Lane Jacqueline M, Chang Anne-Marie, Bjonnes Andrew C, Aeschbach Daniel, Anderson Clare, Cade Brian E, Cain Sean W, Czeisler Charles A, Gharib Sina A, Gooley Joshua J, Gottlieb Daniel J, Grant Struan F A, Klerman Elizabeth B, Lauderdale Diane S, Lockley Steven W, Munch Miriam, Patel Sanjay, Punjabi Naresh M, Rajaratnam Shanthakumar M W, Rueger Melanie, St Hilaire Melissa A, Santhi Nayantara, Scheuermaier Karin, Van Reen Eliza, Zee Phyllis C, Shea Steven A, Duffy Jeanne F, Buxton Orfeu M, Redline Susan, Scheer Frank A J L, Saxena Richa
Center for Human Genetic Research and Department of Anesthesia, Critical Care and Pain Medicine, Massachusetts General Hospital, Boston, MA Program in Medical and Population Genetics, Broad Institute, Cambridge, MA Division of Sleep and Circadian Disorders, Brigham and Women's Hospital, Boston, MA.
Program in Medical and Population Genetics, Broad Institute, Cambridge, MA Division of Sleep and Circadian Disorders, Brigham and Women's Hospital, Boston, MA Division of Sleep Medicine, Harvard Medical School, Boston, MA Department of Biobehavioral Health, Pennsylvania State University, University Park, PA.
Diabetes. 2016 Jun;65(6):1741-51. doi: 10.2337/db15-0999. Epub 2016 Feb 11.

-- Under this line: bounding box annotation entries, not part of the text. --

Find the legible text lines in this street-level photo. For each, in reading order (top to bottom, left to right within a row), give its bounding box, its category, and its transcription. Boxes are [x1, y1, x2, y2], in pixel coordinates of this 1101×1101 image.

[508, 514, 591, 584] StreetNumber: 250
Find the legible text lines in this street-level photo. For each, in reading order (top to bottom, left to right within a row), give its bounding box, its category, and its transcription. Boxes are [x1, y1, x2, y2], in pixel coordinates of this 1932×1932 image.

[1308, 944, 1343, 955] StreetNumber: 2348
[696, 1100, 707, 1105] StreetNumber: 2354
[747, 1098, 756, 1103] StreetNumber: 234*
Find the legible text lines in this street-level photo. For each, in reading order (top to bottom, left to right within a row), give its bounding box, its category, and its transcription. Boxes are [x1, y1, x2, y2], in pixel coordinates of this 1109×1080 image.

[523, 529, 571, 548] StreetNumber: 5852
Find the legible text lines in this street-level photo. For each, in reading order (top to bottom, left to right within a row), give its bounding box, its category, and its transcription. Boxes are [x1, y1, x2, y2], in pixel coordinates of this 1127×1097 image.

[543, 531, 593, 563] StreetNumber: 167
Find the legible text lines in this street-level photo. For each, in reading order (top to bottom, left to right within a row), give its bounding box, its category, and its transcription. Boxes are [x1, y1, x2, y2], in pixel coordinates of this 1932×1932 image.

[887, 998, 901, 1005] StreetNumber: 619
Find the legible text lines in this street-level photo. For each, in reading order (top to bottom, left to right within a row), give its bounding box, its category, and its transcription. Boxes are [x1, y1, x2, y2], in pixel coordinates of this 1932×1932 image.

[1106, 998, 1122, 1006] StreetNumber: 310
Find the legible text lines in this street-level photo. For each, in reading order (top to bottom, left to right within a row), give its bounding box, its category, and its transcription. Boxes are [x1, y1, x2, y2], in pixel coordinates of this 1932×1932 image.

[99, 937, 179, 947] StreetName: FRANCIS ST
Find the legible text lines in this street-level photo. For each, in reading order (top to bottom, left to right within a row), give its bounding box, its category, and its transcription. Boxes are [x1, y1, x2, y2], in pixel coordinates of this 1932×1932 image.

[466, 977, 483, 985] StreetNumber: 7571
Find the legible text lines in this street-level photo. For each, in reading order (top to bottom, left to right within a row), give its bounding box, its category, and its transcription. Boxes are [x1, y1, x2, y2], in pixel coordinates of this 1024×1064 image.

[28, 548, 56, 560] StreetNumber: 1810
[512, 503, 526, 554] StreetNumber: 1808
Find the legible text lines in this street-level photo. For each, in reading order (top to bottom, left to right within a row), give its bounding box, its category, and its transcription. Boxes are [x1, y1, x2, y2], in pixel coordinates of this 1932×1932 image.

The risk of type 2 diabetes (T2D) is increased by abnormalities in sleep quantity and quality, circadian alignment, and melatonin regulation. A common genetic variant in a receptor for the circadian-regulated hormone melatonin (MTNR1B) is associated with increased fasting blood glucose and risk of T2D, but whether sleep or circadian disruption mediates this risk is unknown. We aimed to test if MTNR1B diabetes risk variant rs10830963 associates with measures of sleep or circadian physiology in intensive in-laboratory protocols (n = 58-96) or cross-sectional studies with sleep quantity and quality and timing measures from self-report (n = 4,307-10,332), actigraphy (n = 1,513), or polysomnography (n = 3,021). In the in-laboratory studies, we found a significant association with a substantially longer duration of elevated melatonin levels (41 min) and delayed circadian phase of dim-light melatonin offset (1.37 h), partially mediated through delayed offset of melatonin synthesis. Furthermore, increased T2D risk in MTNR1B risk allele carriers was more pronounced in early risers versus late risers as determined by 7 days of actigraphy. Our results provide the surprising insight that the MTNR1B risk allele influences dynamics of melatonin secretion, generating a novel hypothesis that the MTNR1B risk allele may extend the duration of endogenous melatonin production later into the morning and that early waking may magnify the diabetes risk conferred by the risk allele.
睡眠数量和质量异常、昼夜节律失调以及褪黑素调节异常会增加2型糖尿病(T2D)的风险。昼夜节律调节激素褪黑素(MTNR1B)受体中的一种常见基因变异与空腹血糖升高和T2D风险增加有关,但睡眠或昼夜节律紊乱是否介导这种风险尚不清楚。我们旨在测试MTNR1B糖尿病风险变异体rs10830963是否与实验室强化方案(n = 58 - 96)中的睡眠或昼夜生理指标相关,或与来自自我报告(n = 4307 - 10332)、活动记录仪(n = 1513)或多导睡眠图(n = 3021)的睡眠数量、质量和时间测量的横断面研究相关。在实验室研究中,我们发现与褪黑素水平升高的持续时间显著延长(41分钟)和暗光褪黑素偏移的昼夜节律相位延迟(1.37小时)存在显著关联,部分是通过褪黑素合成的延迟偏移介导的。此外,根据7天的活动记录仪测定,MTNR1B风险等位基因携带者中T2D风险增加在早起者与晚起者中更为明显。我们的结果提供了一个惊人的见解,即MTNR1B风险等位基因影响褪黑素分泌的动态变化,产生了一个新的假设,即MTNR1B风险等位基因可能会将内源性褪黑素产生的持续时间延长到早晨更晚的时候,并且早起可能会放大风险等位基因带来的糖尿病风险。